◆ **Ejercicio A**:
En el texto de opinión sobre la política española, copia el fragmento comprendido entre "Dice el periodista" y "futuro de España.", ambos incluidos, y sustituye "socialistas" por "militantes".
◆ **Ejercicio B**:
Escribe la continuación del texto de opinión sobre la política española a partir de su última oración.
══ Texto proporcionado ══
Dice el periodista de Molinaseca, don Alfonso Rojo, que en España ya no cabe ni un tonto más, y tiene razón pero, los seguirán fabricando y apilando, a destajo, todas las Universidades de “estepais”, empeñadas en ser de las peores del mundo…
Ahora, por arte y parte de esos “pensadores”, de esa “cultureta” falsamente progresista, resulta que Nicolás Redondo, Cristina Alberdi, Gotzone Mora, Rosa Díez, Sosa Wagner, Enrique Múgica, Gustavo Bueno, Javier Nart, Joaquín Leguina y muchos más socialistas o socialdemócratas de toda la vida, parece que son unos “indeseables” porque coinciden plenamente con “la derecha” en todos aquellos grandes asuntos de vital importancia para el futuro de España.
═══
══ Datos proporcionados ══
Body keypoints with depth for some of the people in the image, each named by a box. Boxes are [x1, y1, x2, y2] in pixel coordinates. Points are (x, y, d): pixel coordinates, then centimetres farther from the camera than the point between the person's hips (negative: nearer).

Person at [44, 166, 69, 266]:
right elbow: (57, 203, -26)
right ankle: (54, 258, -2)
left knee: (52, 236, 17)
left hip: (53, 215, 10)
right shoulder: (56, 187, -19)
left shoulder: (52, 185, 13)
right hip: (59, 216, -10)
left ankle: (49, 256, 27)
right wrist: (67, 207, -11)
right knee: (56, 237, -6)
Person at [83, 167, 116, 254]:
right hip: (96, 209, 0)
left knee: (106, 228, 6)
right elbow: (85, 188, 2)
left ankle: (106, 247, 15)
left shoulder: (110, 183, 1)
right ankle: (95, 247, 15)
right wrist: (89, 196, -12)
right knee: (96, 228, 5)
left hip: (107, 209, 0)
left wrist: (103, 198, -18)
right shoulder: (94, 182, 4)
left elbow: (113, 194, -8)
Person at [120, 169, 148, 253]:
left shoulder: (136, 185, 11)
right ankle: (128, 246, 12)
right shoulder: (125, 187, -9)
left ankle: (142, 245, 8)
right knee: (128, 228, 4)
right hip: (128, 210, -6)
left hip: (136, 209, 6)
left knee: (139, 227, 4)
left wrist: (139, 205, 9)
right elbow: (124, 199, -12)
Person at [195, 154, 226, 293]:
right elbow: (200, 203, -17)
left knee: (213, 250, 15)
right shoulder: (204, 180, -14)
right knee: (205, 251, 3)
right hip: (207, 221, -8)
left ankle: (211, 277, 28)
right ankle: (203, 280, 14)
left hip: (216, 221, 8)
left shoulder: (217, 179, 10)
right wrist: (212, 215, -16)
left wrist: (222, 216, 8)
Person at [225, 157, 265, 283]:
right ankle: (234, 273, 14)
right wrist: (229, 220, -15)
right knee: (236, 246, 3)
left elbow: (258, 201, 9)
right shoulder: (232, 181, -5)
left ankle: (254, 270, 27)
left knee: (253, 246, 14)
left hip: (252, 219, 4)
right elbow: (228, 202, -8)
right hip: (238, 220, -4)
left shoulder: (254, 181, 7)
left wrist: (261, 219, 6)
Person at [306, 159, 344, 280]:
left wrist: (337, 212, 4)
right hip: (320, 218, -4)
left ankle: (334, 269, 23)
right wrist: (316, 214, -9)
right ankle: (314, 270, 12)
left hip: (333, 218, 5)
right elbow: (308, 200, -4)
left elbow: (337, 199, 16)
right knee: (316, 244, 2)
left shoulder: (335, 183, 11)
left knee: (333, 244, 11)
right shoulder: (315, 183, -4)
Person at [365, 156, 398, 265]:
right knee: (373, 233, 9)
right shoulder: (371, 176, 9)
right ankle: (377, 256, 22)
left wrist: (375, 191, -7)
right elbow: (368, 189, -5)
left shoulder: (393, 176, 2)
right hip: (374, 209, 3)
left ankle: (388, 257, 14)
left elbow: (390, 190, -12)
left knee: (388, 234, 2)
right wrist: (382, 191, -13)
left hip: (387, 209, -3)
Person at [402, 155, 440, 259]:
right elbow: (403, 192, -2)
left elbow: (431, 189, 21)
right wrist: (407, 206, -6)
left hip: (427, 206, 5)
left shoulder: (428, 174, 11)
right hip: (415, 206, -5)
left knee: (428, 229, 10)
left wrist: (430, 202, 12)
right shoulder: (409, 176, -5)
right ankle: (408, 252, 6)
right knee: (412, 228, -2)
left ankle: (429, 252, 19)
═══
══ Datos proporcionados ══
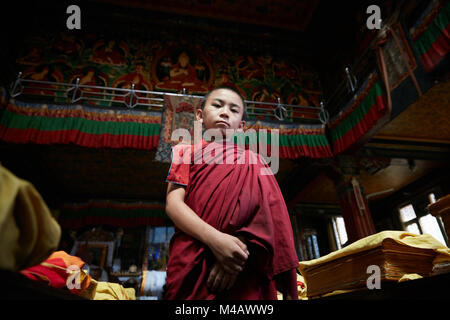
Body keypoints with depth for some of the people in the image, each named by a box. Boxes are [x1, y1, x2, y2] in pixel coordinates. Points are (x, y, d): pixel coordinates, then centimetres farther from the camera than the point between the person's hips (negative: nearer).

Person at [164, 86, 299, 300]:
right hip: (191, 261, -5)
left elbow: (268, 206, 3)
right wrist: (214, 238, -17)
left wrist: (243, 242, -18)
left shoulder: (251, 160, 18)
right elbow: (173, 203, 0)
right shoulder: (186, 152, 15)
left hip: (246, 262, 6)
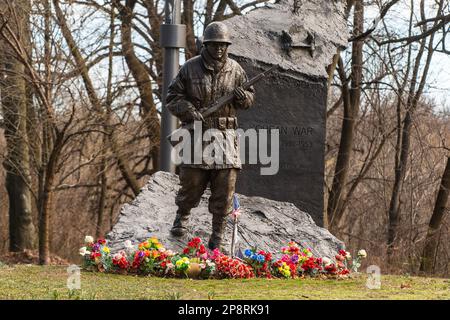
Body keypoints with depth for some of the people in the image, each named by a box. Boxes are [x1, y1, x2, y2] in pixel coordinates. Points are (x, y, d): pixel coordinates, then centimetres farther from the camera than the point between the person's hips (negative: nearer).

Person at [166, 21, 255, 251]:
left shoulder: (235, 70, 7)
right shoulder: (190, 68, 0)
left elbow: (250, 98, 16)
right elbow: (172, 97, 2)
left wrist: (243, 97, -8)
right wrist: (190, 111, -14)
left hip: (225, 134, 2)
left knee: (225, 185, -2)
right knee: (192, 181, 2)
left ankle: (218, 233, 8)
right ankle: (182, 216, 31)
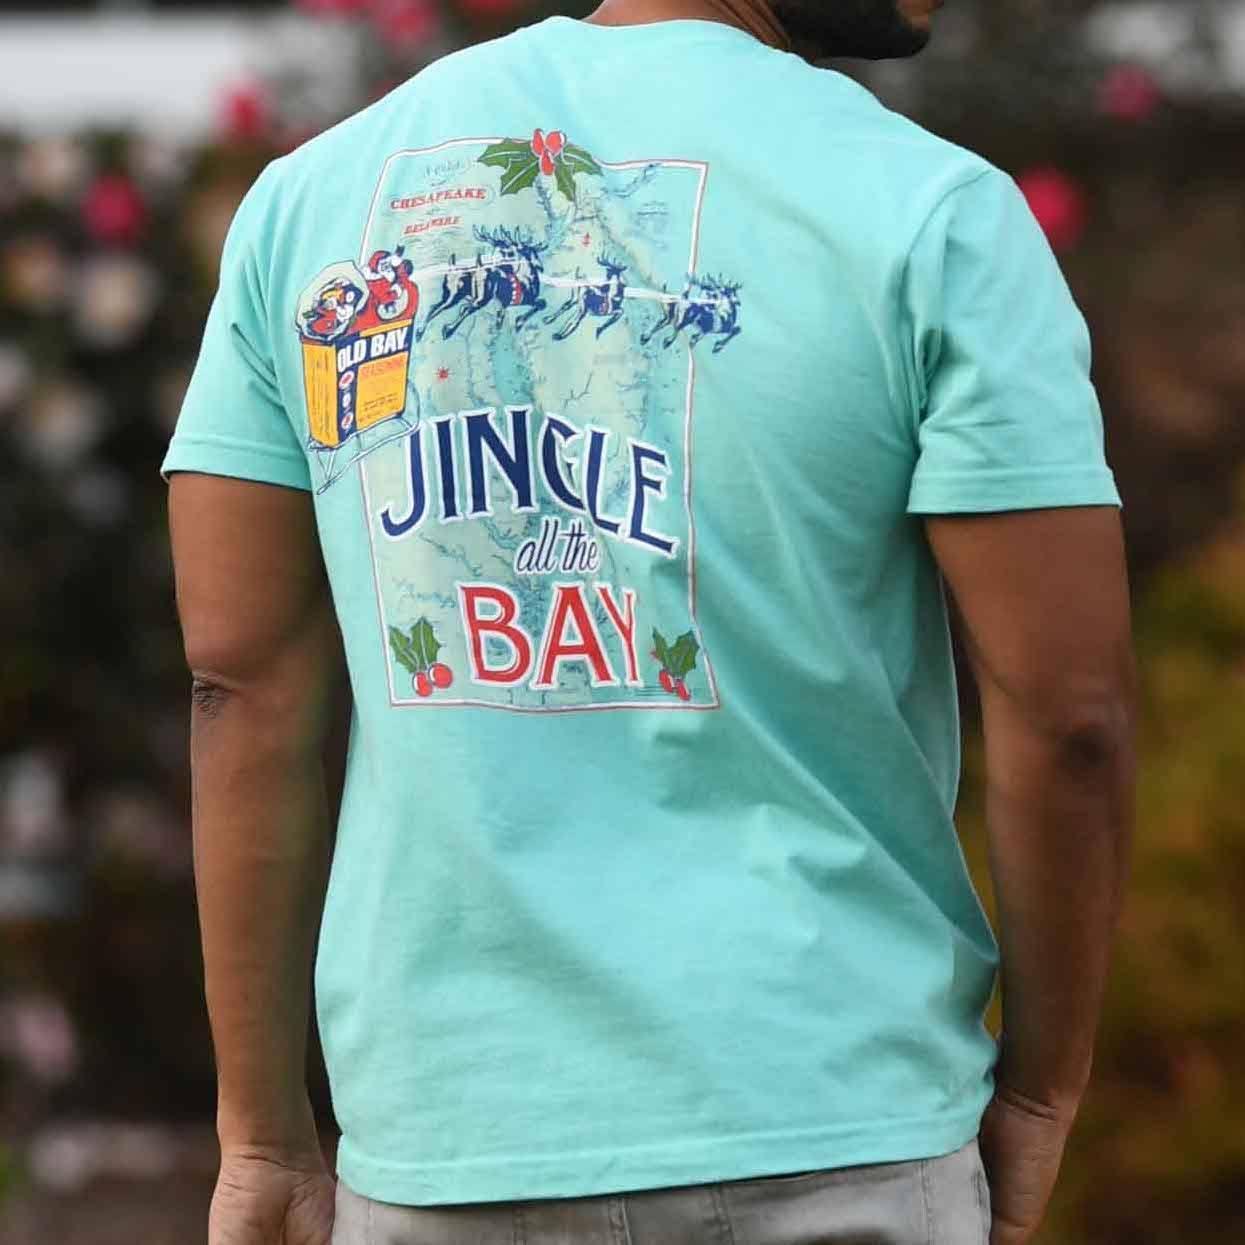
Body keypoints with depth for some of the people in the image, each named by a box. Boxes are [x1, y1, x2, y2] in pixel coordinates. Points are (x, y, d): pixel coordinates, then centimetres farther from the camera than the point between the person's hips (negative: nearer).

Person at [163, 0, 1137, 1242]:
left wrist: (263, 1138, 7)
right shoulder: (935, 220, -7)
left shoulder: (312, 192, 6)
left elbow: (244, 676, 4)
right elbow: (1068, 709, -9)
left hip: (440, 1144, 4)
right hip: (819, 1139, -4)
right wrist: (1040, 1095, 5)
═══
══ Datos proporcionados ══
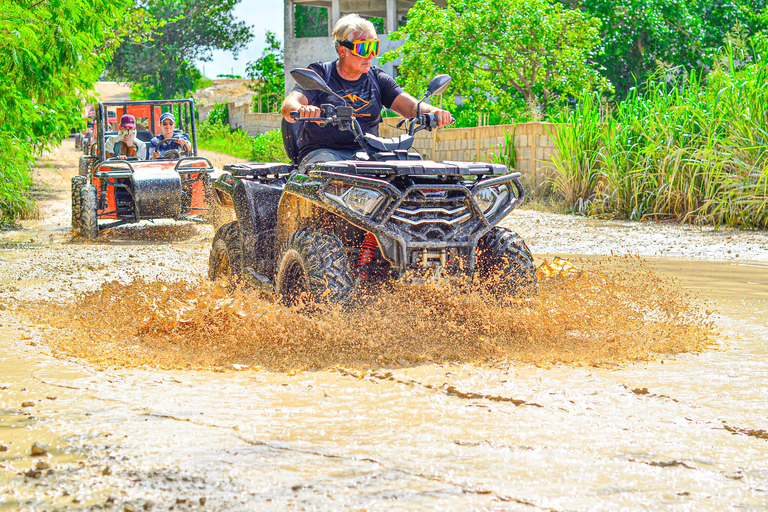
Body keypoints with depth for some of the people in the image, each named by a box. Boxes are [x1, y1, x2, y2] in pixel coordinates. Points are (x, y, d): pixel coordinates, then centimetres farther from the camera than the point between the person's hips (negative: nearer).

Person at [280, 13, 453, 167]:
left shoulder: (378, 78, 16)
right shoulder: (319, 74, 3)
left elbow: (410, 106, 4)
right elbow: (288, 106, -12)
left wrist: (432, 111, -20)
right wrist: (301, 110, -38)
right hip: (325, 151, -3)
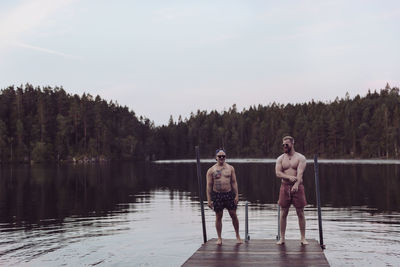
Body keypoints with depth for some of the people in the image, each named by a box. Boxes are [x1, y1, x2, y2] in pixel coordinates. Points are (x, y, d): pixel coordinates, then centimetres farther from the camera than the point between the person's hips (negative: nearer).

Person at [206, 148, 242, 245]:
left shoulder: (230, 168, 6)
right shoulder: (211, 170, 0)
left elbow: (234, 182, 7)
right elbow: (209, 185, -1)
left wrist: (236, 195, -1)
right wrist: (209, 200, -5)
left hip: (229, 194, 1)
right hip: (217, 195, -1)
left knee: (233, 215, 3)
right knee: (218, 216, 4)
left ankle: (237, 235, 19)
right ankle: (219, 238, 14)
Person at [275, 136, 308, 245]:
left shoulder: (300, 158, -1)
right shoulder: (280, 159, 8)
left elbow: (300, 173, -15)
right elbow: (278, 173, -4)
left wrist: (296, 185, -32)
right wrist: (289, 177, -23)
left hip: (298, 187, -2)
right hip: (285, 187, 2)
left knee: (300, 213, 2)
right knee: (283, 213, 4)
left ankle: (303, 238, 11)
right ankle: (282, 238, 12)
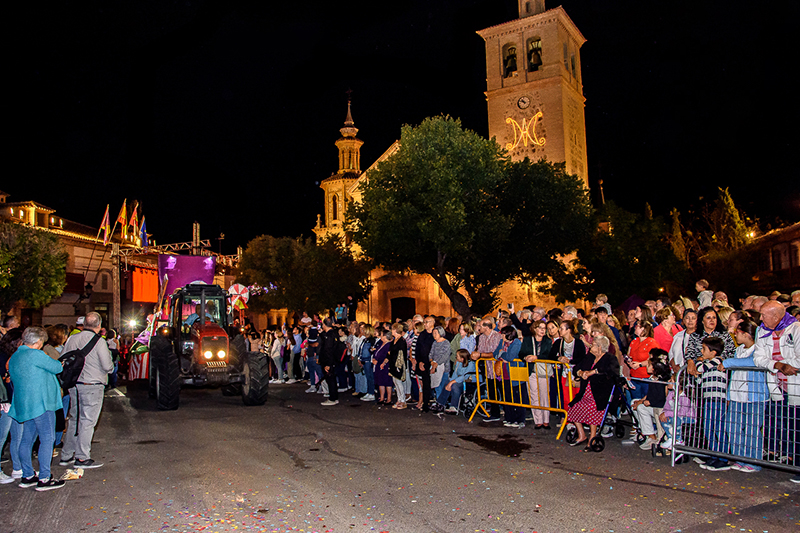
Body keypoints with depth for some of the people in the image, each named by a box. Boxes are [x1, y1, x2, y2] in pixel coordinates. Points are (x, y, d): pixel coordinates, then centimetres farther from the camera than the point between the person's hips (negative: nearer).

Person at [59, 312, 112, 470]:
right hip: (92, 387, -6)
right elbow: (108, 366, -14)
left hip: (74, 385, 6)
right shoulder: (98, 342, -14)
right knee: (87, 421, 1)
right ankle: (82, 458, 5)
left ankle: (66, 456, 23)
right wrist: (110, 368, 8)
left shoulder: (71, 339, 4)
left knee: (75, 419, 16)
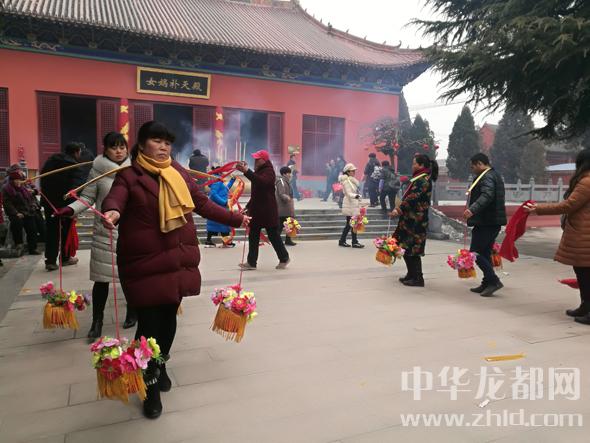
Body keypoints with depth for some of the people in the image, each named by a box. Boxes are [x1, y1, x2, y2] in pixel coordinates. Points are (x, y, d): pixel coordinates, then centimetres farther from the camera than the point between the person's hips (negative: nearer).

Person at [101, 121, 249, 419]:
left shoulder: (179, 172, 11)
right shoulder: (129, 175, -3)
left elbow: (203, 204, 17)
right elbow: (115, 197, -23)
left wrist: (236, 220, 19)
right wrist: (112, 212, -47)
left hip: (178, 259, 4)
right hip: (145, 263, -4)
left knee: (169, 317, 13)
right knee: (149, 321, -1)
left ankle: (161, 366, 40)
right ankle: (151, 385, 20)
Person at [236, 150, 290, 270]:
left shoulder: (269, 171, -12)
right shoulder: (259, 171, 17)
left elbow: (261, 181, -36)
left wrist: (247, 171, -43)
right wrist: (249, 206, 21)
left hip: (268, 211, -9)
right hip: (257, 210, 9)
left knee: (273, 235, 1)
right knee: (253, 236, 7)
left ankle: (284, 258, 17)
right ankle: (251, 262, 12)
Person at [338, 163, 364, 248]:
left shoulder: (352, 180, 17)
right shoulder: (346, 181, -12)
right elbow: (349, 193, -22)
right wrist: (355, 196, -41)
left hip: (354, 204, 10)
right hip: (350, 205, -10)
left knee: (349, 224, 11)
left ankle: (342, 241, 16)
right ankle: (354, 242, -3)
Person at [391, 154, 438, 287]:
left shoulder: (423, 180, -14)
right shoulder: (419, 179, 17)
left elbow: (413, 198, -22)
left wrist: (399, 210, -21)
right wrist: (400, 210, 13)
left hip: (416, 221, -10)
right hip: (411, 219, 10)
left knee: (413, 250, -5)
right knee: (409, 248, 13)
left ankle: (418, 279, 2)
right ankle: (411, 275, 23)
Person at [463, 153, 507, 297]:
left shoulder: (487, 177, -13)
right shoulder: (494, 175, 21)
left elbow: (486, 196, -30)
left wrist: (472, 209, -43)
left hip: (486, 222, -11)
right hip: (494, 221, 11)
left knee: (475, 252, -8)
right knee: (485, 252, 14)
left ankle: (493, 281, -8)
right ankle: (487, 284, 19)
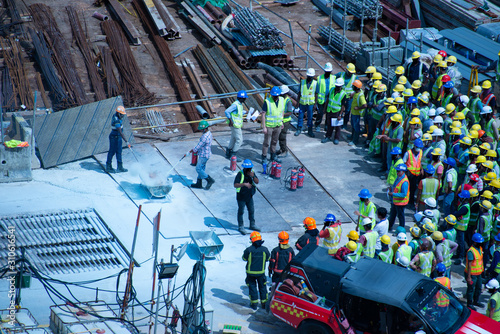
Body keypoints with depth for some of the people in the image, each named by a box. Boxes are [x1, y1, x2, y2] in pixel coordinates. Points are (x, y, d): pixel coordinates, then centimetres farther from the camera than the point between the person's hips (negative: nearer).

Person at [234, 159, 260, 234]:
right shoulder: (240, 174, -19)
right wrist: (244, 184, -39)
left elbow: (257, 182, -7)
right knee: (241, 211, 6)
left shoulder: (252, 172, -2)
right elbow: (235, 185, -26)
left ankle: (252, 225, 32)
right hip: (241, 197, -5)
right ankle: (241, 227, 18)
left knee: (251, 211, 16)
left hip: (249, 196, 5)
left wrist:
═══
◆ **Respuesta A**:
Dice el periodista de Molinaseca, don Alfonso Rojo, que en España ya no cabe ni un tonto más, y tiene razón pero, los seguirán fabricando y apilando, a destajo, todas las Universidades de “estepais”, empeñadas en ser de las peores del mundo…
Ahora, por arte y parte de esos “pensadores”, de esa “cultureta” falsamente progresista, resulta que Nicolás Redondo, Cristina Alberdi, Gotzone Mora, Rosa Díez, Sosa Wagner, Enrique Múgica, Gustavo Bueno, Javier Nart, Joaquín Leguina y muchos más militantes o socialdemócratas de toda la vida, parece que son unos “indeseables” porque coinciden plenamente con “la derecha” en todos aquellos grandes asuntos de vital importancia para el futuro de España.

◆ **Respuesta B**:
De este gobierno se puede decir, con razón y justicia, que todo lo que toca lo estropea. No ha solucionado ningún problema de los que había, y ha complicado lo que iba bien, como la economía, y la lucha contra el terrorismo. Ha roto la Constitución del 78, se ha entregado a los desafueros de los nacionalistas independentistas y separatistas, a los que ha dado alas y mucho más poder del que pedían.
Don Federico Ysart, escribió en la Gaceta de los Negocios: «la inconsistencia política y moral con que se adorna el señor presidente es preocupante». Tan preocupante que, por primera vez en la historia reciente de España, se le está perdiendo el respeto al jefe del ejecutivo y primer mandamás del partido en el poder.
Esto es, “Marx o Menos”, lo que tenía que contar...
Lo digo con toda burbialidad, pero sin florituras, que hoy me espera mi Pasión Vega y tengo prisa, mucha prisa. Adiós, genios.